» ACTIONS TO TAKE:
• a. In the nasal surgery text, what is applied to the nasal mucosa after the nasal vibrissae are shaved?
• b. Please write out everything in the nasal surgery text from "Posterior to infiltration, nasal" down to "the surgical field.", word for word.

**** EXCERPTED TEXT

Infiltration may start in the nasal root and descend to the lateral nasal walls, the columellar region, and the maxillary arch in order to constrict the main vessels and nerves without much distortion of the nose. Mucosal infiltration can be performed in the incision areas. If septal reconstruction or cartilage harvesting is planned, infiltration in the septal mucosa helps to prevent bleeding when elevating the flaps and produces hydraulic dissection.
Posterior to infiltration, nasal vibrissae are shaved, and a povidone-iodine solution is applied to the nasal mucosa, the whole face is then prepped and draped. If ear cartilage harvesting is planned, ears should be included in the surgical field.
Incisions and Exposure: A retractor is placed holding the alar rim superiorly, and slight pressure is performed in order to evert the mucosa and visualize the intercartilaginous groove. Depending on the surgical planning, an approach to the tip area could be done via delivery or non-delivery of the lower lateral cartilages. Non-delivery approach can be done by performing a trans-cartilaginous (incising through the lower lateral cartilage) or intercartilaginous incision (in the junction of the upper and lower lateral cartilages), connected to a transfixion incision running through the membranous septum.

********
**** INFORMATION

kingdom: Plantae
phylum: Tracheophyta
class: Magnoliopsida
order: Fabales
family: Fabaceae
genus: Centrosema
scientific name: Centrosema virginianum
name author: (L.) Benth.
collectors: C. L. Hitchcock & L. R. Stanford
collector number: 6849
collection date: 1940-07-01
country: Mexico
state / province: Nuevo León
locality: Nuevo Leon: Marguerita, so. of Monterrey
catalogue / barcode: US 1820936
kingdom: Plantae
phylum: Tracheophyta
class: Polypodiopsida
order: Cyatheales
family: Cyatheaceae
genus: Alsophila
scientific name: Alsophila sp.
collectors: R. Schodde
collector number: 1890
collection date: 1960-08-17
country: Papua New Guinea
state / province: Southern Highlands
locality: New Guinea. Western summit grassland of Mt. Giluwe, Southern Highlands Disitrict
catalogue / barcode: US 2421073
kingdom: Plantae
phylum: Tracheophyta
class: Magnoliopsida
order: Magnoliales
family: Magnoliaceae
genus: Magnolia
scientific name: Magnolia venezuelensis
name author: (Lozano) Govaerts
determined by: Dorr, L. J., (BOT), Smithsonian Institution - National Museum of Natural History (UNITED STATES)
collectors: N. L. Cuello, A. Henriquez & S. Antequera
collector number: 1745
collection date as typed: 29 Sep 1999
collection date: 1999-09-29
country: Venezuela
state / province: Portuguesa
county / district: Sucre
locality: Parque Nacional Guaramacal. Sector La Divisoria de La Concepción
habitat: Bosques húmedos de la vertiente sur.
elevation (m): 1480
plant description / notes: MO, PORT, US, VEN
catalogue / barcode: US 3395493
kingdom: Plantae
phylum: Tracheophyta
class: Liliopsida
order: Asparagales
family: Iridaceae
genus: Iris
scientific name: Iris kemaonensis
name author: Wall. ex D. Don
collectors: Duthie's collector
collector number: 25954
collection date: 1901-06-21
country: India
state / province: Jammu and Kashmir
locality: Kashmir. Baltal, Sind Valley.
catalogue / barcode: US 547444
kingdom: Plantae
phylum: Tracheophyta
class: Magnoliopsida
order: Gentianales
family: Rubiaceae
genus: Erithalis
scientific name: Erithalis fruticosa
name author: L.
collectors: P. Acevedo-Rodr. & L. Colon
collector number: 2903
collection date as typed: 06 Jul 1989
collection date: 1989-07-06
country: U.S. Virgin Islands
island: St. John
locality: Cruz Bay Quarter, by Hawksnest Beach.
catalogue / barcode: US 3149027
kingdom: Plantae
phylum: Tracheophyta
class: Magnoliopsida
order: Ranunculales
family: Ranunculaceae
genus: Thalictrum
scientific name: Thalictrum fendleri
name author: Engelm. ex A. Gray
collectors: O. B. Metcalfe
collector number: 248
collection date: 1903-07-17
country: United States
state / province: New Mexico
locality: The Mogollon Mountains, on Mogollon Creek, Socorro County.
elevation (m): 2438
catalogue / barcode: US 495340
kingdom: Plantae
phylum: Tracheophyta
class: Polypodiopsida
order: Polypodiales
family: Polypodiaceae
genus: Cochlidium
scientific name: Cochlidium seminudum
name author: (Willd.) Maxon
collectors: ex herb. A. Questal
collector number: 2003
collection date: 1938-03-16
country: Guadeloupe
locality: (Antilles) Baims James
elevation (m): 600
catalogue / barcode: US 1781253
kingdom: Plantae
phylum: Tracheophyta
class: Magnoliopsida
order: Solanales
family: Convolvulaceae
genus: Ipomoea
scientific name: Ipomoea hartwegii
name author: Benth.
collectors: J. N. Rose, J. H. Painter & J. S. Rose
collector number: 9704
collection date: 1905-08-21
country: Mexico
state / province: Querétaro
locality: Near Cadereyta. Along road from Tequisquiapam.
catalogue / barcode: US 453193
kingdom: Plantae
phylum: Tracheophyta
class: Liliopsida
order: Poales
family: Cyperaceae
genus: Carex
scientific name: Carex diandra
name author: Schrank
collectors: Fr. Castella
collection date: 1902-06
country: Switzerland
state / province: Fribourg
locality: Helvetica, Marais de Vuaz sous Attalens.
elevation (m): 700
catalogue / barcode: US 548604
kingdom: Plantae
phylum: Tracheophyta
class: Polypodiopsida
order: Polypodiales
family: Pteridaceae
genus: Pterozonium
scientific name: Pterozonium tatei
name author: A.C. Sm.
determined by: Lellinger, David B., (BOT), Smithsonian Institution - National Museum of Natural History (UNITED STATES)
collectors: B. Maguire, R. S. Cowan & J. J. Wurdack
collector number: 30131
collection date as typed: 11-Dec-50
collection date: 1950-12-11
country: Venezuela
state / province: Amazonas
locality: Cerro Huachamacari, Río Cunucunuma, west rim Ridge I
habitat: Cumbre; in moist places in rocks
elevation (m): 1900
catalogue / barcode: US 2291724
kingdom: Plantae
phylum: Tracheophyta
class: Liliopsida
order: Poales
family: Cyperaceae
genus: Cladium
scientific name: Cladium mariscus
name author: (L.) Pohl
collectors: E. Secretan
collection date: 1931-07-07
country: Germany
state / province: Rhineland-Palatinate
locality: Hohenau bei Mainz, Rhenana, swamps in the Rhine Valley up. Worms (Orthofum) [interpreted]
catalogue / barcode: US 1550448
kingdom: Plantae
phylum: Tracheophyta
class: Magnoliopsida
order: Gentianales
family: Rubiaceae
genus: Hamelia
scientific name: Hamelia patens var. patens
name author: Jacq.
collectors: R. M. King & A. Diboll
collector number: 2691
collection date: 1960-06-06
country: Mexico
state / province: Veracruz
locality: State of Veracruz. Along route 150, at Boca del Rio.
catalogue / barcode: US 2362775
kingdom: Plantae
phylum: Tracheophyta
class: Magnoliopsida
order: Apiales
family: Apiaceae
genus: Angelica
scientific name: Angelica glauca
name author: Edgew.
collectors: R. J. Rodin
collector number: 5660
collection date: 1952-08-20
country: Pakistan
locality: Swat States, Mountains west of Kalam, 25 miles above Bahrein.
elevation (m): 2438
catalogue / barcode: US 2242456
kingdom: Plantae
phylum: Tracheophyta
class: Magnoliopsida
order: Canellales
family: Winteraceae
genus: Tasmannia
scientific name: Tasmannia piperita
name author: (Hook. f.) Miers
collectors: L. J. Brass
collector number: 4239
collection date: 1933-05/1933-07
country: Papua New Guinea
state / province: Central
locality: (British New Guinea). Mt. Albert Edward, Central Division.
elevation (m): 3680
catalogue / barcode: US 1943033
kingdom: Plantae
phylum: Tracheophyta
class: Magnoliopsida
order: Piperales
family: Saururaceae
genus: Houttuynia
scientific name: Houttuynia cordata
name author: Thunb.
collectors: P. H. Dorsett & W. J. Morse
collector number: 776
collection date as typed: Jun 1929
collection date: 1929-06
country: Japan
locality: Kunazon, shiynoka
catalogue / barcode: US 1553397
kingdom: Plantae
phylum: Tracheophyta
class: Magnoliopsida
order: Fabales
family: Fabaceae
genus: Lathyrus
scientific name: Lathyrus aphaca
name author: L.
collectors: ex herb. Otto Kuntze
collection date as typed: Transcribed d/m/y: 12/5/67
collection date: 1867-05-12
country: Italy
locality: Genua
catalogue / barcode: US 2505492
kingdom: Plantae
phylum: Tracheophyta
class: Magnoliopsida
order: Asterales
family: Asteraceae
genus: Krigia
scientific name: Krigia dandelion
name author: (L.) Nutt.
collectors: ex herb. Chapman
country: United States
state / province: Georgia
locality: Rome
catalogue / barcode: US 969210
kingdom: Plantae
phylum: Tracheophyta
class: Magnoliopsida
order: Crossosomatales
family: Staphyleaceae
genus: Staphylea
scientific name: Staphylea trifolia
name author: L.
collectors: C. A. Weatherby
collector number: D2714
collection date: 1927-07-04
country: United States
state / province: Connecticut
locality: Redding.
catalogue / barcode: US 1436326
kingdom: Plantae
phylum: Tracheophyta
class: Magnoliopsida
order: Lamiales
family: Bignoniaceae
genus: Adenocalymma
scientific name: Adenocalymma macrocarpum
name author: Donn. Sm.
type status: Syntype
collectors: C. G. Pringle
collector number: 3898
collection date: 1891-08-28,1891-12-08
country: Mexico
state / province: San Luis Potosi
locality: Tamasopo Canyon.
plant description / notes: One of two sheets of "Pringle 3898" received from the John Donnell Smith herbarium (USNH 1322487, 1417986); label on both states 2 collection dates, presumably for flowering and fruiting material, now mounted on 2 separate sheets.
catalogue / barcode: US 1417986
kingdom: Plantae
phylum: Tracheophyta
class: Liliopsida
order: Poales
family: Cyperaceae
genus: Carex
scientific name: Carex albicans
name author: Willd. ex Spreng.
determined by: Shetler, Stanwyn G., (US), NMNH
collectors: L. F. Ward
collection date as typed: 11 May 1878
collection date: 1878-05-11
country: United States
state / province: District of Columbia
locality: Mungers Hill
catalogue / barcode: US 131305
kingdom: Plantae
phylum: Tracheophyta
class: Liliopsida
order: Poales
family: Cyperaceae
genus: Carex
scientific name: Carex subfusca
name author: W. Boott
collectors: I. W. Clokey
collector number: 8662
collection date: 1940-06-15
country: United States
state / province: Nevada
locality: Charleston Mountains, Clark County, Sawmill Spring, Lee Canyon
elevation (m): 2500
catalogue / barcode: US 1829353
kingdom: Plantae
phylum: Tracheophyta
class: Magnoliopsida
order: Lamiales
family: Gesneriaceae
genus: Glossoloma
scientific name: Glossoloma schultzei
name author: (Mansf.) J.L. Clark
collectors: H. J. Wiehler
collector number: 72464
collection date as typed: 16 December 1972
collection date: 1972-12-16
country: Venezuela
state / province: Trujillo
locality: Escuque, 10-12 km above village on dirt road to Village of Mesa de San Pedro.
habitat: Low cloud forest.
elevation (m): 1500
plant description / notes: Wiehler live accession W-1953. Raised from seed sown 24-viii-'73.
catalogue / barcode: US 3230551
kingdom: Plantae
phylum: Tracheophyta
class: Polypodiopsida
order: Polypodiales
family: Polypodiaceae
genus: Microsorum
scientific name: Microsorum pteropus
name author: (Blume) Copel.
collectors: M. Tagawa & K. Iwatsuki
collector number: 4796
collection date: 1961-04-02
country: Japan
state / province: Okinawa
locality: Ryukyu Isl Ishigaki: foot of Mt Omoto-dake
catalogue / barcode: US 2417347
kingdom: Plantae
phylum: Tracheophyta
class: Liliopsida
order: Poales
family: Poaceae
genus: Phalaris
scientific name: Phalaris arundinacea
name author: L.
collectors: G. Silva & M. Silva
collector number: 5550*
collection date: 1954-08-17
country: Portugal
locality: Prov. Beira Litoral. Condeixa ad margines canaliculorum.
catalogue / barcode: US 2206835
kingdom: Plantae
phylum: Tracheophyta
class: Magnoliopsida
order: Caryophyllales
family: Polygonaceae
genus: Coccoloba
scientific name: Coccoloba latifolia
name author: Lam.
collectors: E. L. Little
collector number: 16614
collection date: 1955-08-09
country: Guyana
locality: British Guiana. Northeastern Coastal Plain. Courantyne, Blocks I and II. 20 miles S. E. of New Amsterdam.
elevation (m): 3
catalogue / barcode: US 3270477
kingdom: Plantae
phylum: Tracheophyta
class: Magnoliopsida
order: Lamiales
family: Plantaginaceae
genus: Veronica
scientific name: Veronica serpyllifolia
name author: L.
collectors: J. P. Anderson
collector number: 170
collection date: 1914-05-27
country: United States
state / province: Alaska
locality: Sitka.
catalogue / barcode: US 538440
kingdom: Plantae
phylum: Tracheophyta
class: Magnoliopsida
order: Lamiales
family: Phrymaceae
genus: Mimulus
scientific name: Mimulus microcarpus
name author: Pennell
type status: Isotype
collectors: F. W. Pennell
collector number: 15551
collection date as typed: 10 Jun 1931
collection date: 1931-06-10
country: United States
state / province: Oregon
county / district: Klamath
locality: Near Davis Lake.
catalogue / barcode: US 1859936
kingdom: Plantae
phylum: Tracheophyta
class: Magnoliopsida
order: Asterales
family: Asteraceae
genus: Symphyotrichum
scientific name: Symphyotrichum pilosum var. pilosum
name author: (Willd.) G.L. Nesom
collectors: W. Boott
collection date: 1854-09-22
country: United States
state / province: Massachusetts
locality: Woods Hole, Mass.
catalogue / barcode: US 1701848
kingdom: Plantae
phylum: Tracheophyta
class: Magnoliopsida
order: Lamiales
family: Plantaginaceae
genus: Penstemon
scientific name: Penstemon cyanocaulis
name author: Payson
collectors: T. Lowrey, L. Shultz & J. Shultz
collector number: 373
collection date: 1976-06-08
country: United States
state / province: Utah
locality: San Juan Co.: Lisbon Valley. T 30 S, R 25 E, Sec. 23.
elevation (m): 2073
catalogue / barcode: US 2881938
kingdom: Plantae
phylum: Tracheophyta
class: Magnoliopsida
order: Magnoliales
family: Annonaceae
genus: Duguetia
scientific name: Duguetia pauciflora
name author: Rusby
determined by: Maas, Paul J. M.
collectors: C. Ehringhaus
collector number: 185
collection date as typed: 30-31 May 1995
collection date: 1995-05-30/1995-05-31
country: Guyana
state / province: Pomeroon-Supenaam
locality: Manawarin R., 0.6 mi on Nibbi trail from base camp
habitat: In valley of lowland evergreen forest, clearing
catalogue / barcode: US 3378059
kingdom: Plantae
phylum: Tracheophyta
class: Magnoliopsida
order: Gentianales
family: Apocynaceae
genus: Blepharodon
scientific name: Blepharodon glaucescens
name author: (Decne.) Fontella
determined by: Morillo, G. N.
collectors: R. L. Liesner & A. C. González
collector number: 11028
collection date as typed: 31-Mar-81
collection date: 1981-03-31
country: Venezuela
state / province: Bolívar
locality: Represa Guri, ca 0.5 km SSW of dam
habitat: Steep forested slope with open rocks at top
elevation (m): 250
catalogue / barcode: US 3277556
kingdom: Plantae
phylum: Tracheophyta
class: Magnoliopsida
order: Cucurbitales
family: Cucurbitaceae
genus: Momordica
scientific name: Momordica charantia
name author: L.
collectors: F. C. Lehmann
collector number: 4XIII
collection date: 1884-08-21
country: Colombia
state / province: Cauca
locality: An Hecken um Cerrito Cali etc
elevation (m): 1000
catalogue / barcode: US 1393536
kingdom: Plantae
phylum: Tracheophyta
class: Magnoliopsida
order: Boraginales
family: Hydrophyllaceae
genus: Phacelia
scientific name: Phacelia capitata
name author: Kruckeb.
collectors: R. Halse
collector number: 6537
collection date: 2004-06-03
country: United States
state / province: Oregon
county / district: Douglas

********

» ANSWER SET:
• a. A povidone-iodine solution.

• b.
Posterior to infiltration, nasal vibrissae are shaved, and a povidone-iodine solution is applied to the nasal mucosa, the whole face is then prepped and draped. If ear cartilage harvesting is planned, ears should be included in the surgical field.